Determine whether the entire string is in the dictionary, and if so, no word segmentation is performed;

If not, remove the last character and judge whether the remaining string is in the dictionary;

Repeat the above judgment process until the word in the dictionary is matched, and then remove the word in the match;

Continue to perform the above steps on the remaining part of the string until all the strings are processed;

If the string does not contain words in the dictionary, it is broken into individual characters.

5. the phishing URL detection method based on word sequence as claimed in claim 4, is characterized in that, described dictionary selects the Google English word corpus disclosed by Peter Norvig for use.

6. the phishing URL detection method based on word sequence as claimed in claim 2, is characterized in that, the classification model that adopts training data training selects the two-way LSTM model based on word sequence to train.

7. the phishing URL detection method based on word sequence as claimed in claim 1, is characterized in that, adopts training data training classification model to comprise:

The training data is randomly divided into a training part and a verification part, and the bidirectional LSTM model is trained by setting parameters such as hyperparameters and activation functions of the neural network model.

8. the phishing URL detection method based on word sequence as claimed in claim 7, is characterized in that, two-way LSTM model comprises embedding layer, two-way LSTM layer, dropout layer and sigmoid layer four-layer neural network, adopts training data training classification model to also Including: using the dropout function on the output of the bidirectional LSTM layer to prevent overfitting.
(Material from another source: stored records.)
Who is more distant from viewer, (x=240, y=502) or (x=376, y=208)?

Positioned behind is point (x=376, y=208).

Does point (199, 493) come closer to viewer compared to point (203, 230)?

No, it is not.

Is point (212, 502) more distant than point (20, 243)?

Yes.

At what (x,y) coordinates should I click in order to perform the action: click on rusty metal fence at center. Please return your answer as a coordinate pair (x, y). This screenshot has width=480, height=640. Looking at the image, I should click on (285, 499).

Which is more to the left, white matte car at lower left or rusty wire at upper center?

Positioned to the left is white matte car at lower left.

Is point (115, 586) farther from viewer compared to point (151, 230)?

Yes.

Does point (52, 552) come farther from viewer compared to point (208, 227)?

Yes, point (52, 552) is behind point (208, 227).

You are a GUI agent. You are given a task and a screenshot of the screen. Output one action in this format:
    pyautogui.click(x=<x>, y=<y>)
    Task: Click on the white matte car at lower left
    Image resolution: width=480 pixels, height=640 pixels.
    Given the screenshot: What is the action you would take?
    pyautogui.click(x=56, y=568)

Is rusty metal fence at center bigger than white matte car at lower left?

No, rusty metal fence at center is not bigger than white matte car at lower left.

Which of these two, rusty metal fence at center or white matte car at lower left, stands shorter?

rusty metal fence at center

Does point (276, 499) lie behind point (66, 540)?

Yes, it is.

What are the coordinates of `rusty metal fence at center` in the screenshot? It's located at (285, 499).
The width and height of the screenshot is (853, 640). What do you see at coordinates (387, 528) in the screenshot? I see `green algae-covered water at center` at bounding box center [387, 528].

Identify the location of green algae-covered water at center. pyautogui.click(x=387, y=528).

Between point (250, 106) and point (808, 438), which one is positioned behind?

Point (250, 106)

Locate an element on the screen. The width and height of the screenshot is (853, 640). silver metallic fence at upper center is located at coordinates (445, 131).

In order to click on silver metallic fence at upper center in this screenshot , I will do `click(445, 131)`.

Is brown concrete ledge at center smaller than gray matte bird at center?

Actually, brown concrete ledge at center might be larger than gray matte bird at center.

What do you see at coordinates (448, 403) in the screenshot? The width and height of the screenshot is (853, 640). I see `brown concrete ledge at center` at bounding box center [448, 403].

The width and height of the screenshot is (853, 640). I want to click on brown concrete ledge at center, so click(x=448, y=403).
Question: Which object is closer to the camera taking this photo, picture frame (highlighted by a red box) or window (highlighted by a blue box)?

9. A phishing URL detection system based on word sequences, comprising:

Conversion modules and classification training models;

The conversion module is used to convert the marked URL into a word sequence vector as the training data of the training classification model; and is used to convert the unknown URL into a word sequence vector and input it into the trained classification model for labeling.